La France doit revenir sur les mesures discriminatoires interdisant aux femmes et aux filles qui choisissent de porter le hijab de participer aux sports, et assurer le respect de ses obligations internationales en matière de droits humains, ont déclaré lundi des experts de l’ONU*.
« Les filles et femmes musulmanes qui portent le hijab doivent avoir des droits égaux de participer à la vie culturelle et sportive, et de prendre part à tous les aspects de la société française dont elles font partie », ont affirmé ces experts.
Des mesures discriminatoires
Selon eux, les décisions des fédérations françaises de football et de basketball d’exclure des compétitions les joueuses portant le hijab, y compris au niveau amateur, de même que la décision du gouvernement français d’empêcher les athlètes françaises portant de hijab de représenter le pays lors de jeux olympiques de Paris, sont disproportionnées et discriminatoires, et enfreignent leurs droits de manifester librement leur identité, leur religion ou croyance en privé et en public, et de prendre part à la vie culturelle.
Les experts ont noté que, contrairement à son affirmation du 22 décembre 2023, en réponse à la communication des Rapporteurs spéciaux et aux objectifs énoncés d’inclusion, les autorités françaises n’ont pris aucune mesure pour s’assurer que les interdictions adoptées par les fédérations sportives soient proportionnées et fondées sur les motifs reconnus en droit international pour justifier une limitation des droits humains.

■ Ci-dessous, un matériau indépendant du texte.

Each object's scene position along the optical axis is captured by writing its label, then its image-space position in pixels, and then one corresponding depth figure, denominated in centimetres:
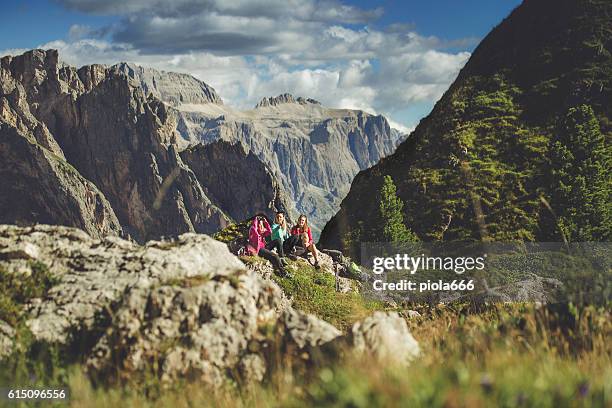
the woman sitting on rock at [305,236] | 2525
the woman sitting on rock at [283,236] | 2366
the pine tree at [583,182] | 6488
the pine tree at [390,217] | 6362
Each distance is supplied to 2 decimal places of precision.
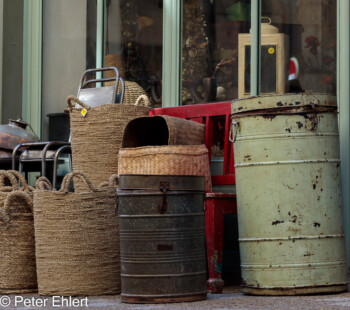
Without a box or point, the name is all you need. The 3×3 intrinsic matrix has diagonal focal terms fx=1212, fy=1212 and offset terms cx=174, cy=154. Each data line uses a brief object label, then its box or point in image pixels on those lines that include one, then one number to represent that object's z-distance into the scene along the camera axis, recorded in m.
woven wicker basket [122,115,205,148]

« La neutralité et la laïcité de l’État ne sont pas des motifs légitimes d’imposition de restrictions des droits à la liberté d’expression et à la liberté de religion ou de conviction. Toute limitation à ces libertés doit être proportionnée, nécessaire pour atteindre l’un des objectifs énoncés en droit international (sécurité, ordre et santé publique, droits d’autrui), et justifiée par des faits qui peuvent être démontrés, et non par des présomptions, des hypothèses ou des préjugés ».
« La décision du Conseil d’État dans le cas de la fédération française de football, de même que le projet de loi déposé devant le Sénat en mars 2024, non seulement confirment la mesure discriminatoire dans la pratique du sport, mais semblent sous-tendre que tout port du hijab dans l’espace public – expression légitime d’une identité et d’une croyance – est assimilable à une atteinte à l’ordre public », ont affirmé les experts.
Assurer la protection face à l’intolérance et les fortes stigmatisations
« Dans un contexte d’intolérance et de fortes stigmatisations envers les femmes et filles choisissant de porter le hijab, la France doit prendre toutes les mesures à sa disposition pour les protéger, assurer leurs droits et promouvoir l’égalité et le respect mutuel de la diversité culturelle », ont-ils ajouté.
Ils ont communiqué avec le gouvernement de la France à propos de cette situation, qui a également été soulevée dans le rapport de la Rapporteure spéciale dans le domaine des droits culturels, présentée à l’Assemblée générale.
*Les experts : Alexandra Xanthaki, Rapporteure spéciale dans le domaine des droits culturels ; Nicolas Levrat, Rapporteur spécial sur les questions relatives aux minorités ; Nazila Ghanea, Rapporteure spéciale sur la liberté de religion ou de conviction ; Laura Nyirinkindi (Chair), Claudia Flores (Vice-Chair), Dorothy Estrada Tanck, Ivana Krstić, and Haina Lu, Groupe de travail sur la discrimination à l’égard des femmes et des filles
NOTE : Les experts relèvent de ce qu’on appelle les procédures spéciales du Conseil des droits de l’homme. Le terme « procédures spéciales », qui désigne le plus grand corps d’experts indépendants au sein du système onusien des droits de l’homme, est généralement attribué aux mécanismes indépendants d’établissement des faits et de supervision mis en place par le Conseil. Les titulaires de mandats au titre de procédures spéciales sont des experts des droits de l’homme indépendants nommés par le Conseil des droits de l’homme afin de traiter de la situation spécifique d’un pays ou de questions thématiques dans toutes les régions du monde. Les experts des procédures spéciales travaillent bénévolement ; ils n’appartiennent pas au personnel de l’ONU et ne perçoivent pas de salaire pour leur travail. Ils sont indépendants de tout gouvernement ou de toute organisation et sont nommés à titre individuel.